# No Solenoid - How to properly turn off CO2 at night



## Darkblade48 (Jan 4, 2008)

I would not use the needle valve as the shut off point, unless you know for sure that your needle valve can handle the delivery pressure (plus some more) that is coming out of the low side of your regulator. 

To be honest, if you don't have a solenoid, the easiest thing to do is just let your CO2 run 24/7. If you feel that CO2 levels might rise too much during the night, you could put an air pump on a timer to come on at night. It would save you the hassle of fiddling with the needle valve everyday, and could save you the grief if you forget to turn on/off the CO2 one day.


----------



## hbosman (Oct 5, 2006)

Try reducing bubble rate to 2 bps for 24/7. That's what I run on a 46 gallon and get yellow green on a 4 kdh drop checker.


----------



## speedie408 (Jan 15, 2009)

Darkblade, that's not such a bad idea. I really don't mind turning the CO2 off/on via the needle valve. I've been doing it so long, I've mastered the exact point when to stop turning to get the desired bubble rate every day without looking haha. I've got a spare 5lb bottle anyway so CO2 loss is not an issue. Now all I need is an air pump and a timer.

hbos, I'll probably be toning it down a bit if I go with Darkblades suggestion.

Thanks fellas!


----------



## Momotaro (Feb 21, 2003)

If you feel the need to shut off CO2 flow at night, never use the needle/metering valve. The reason is really not wether or not the valve can handle the pressure on it, the 25-30 psi most people run on pushing on the valve really won't be a problem on a decent valve(for example the pretty rudimentary Fabco NV-55 can handle up to 150psi - Ideals and most Swageloks more than that.). The reason you don't use a needle/metering valve for shut off service is because doing so can damage the needle in the needle/metering valve.

What most people in this hobby don't know is that good needle/metering valves have a taper and a seat. That, along with number of turns open and closed make the valve more accurate and tunable. Mashing the needle into the seat when using the valve for shut off service damages the needle and the seat. That in turn make the valve a bit less "accurate". Ideals and Swageloks absolutely fall into this catagory. You NEVER want to use an Ideal or a Swagelok for shut off service. You will eventually ruin it.
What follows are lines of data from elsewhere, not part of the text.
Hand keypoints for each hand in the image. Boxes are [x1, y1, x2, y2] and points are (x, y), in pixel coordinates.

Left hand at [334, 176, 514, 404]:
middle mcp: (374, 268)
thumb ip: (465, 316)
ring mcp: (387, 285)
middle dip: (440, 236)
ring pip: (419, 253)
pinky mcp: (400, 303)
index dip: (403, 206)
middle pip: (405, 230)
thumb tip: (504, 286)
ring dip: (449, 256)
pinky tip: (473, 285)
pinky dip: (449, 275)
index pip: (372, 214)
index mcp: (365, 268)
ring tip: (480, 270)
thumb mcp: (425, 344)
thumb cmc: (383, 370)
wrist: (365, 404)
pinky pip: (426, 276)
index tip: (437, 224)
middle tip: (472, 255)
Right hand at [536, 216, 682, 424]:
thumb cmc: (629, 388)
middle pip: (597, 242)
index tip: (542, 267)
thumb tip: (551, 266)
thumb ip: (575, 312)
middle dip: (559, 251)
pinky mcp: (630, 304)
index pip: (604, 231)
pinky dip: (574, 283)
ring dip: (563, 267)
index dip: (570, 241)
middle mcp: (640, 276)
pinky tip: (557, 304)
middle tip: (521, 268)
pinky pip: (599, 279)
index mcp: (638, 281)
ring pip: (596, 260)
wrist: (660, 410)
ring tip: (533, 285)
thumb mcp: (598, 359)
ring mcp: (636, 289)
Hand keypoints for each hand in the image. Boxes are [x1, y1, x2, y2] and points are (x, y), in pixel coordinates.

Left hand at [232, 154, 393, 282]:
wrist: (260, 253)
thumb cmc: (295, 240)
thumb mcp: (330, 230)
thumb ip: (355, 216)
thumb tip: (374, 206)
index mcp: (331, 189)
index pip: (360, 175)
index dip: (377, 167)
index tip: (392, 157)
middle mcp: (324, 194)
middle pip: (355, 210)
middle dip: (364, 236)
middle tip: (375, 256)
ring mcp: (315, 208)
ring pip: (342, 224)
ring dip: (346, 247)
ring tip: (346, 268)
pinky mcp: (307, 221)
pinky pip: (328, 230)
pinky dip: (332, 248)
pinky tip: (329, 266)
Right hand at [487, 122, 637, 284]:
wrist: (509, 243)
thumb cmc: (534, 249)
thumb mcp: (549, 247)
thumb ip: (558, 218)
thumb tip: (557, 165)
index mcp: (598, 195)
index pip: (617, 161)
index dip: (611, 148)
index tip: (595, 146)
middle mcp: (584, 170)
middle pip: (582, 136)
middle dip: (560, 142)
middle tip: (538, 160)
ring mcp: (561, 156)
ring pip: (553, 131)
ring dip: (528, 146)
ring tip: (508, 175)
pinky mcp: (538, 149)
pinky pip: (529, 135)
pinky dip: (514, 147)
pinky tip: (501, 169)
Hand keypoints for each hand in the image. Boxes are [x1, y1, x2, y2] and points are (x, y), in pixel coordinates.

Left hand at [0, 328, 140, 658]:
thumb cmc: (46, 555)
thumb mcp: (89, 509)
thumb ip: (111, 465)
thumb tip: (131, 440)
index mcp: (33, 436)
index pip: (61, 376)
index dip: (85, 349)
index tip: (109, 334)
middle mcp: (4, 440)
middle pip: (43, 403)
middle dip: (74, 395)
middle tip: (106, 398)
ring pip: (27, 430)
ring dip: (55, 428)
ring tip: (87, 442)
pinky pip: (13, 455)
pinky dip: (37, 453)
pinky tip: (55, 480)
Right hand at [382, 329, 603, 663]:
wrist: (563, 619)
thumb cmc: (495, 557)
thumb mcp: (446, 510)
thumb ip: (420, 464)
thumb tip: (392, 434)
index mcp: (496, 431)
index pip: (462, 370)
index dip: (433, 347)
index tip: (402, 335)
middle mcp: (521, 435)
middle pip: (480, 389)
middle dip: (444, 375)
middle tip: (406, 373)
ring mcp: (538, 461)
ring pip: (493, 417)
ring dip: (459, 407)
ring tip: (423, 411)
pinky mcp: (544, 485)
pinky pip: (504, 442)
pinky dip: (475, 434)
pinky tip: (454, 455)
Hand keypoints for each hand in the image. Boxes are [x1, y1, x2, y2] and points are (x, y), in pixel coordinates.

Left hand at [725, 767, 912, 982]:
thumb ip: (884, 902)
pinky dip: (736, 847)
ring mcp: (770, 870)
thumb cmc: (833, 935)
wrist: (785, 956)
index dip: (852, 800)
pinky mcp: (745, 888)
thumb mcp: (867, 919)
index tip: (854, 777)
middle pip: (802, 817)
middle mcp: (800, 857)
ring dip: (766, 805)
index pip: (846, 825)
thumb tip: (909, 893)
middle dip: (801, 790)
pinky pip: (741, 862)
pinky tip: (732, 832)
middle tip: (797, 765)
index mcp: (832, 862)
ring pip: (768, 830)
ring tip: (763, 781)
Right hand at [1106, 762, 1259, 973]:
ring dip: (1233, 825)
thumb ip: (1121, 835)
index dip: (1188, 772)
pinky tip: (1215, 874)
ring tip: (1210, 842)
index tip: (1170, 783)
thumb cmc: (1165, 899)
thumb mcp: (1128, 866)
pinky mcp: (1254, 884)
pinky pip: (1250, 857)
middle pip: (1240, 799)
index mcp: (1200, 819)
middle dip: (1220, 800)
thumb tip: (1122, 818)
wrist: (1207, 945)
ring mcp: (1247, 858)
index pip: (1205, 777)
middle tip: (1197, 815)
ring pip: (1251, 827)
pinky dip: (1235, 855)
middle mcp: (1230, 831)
If I recall correctly the Fabcos are seated, but the needles have no taper. You _* could *_ feasibly use the Fabco for shut off as it wouldn't flatten the needle in the valve per se, but I wouldn't advise it. You always stand the possibility of damaging the valve seat or the needle irregardless!


----------



## hbosman (Oct 5, 2006)

Momotaro said:


> If you feel the need to shut off CO2 flow at night, never use the needle/metering valve. The reason is really not wether or not the valve can handle the pressure on it, the 25-30 psi most people run on pushing on the valve really won't be a problem on a decent valve(for example the pretty rudimentary Fabco NV-55 can handle up to 150psi - Ideals and most Swageloks more than that.). The reason you don't use a needle/metering valve for shut off service is because doing so can damage the needle in the needle/metering valve.
> 
> What most people in this hobby don't know is that good needle/metering valves have a taper and a seat. That, along with number of turns open and closed make the valve more accurate and tunable. Mashing the needle into the seat when using the valve for shut off service damages the needle and the seat. That in turn make the valve a bit less "accurate". Ideals and Swageloks absolutely fall into this catagory. You NEVER want to use an Ideal or a Swagelok for shut off service. You will eventually ruin it.
> 
> If I recall correctly the Fabcos are seated, but the needles have no taper. You _* could *_ feasibly use the Fabco for shut off as it wouldn't flatten the needle in the valve per se, but I wouldn't advise it. You always stand the possibility of damaging the valve seat or the needle irregardless!


This certainly makes sense. Why subject the precision needle valve to premature wear when you can turn that big knob on the co2 tank. If you are using paintbottles well, you have to turn down the working pressure.


----------



## SuRje1976 (Feb 2, 2006)

hbosman said:


> This certainly makes sense. Why subject the precision needle valve to premature wear when you can turn that big knob on the co2 tank. If you are using paintbottles well, you have to turn down the working pressure.


This would logically be an acceptable way to turn off CO2 at night. The issue with it however is that when you initially re-open the valve on the CO2 cylinder in the morning, the "rush" of CO2 into the regulator will result in a bubble rate that starts out quicker in the morning, then slows down over the course of the day. 

There really is unfortunately no _good_ way to turn CO2 on and off without a solenoid. Using the metering valve will ruin it eventually as has been discussed. Using the working pressure adjustment knob will put undue wear on the regulator's diaphragm, and using the valve on the CO2 cylinder will result in an inconsistent bubble rate over the course of the day. :frown:


----------



## hbosman (Oct 5, 2006)

Hmmm, I forgot about the working pressure knob/screw adjusting the diagram and potentially causing wear. Some regulators that are available from beverage sites offer rebuild kits including, diagram for about $10.00. It doesn't look like it would be easy to rebuild though, with the high spring tension and small parts. Looking at the price of replacing worn regulators and needle/metering valves, buying a solenoid might still be the cheapest solution. I'm in the market now for a solenoid since, learning about several reasons not to run co2 24/7. :icon_conf


----------



## Darkblade48 (Jan 4, 2008)

Unfortunately, I can no longer find the Parker solenoid that was on eBay for the longest time. It was the cheapest price I saw in terms of all other solenoids.

You can, however, still get Clippard solenoids for ~$22. They get warm (some people say hot), but do feature an LED to indicate when the solenoid is on. Alternatively, you can get a Burkert solenoid; this will run a little cooler, but does not have the LED feature. It also costs more.


----------